Output the lines of the material below that run from the line containing "pose: elev=28.3 azim=129.2" through the line containing "Dot at: (309, 193)" as a numbered list, skipping any blank lines.
## Start Records supplied
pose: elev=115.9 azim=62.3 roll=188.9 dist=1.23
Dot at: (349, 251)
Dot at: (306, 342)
## End Records supplied
## Start Records supplied
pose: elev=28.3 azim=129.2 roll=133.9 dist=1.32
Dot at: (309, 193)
## End Records supplied
## Start Records supplied
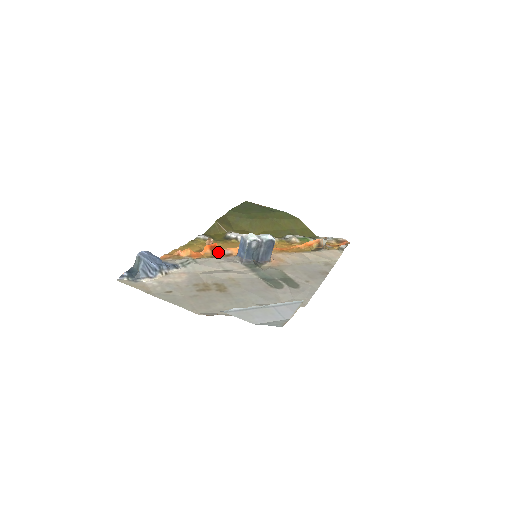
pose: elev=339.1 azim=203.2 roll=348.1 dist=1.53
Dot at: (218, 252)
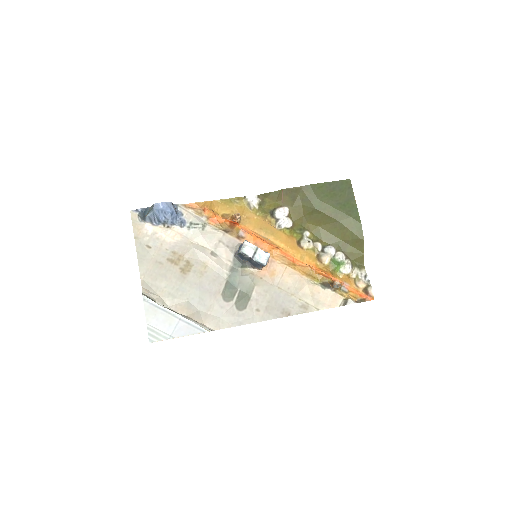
## End Records supplied
» **Completed task**:
1. pose: elev=28.3 azim=129.2 roll=133.9 dist=1.32
2. Dot at: (309, 193)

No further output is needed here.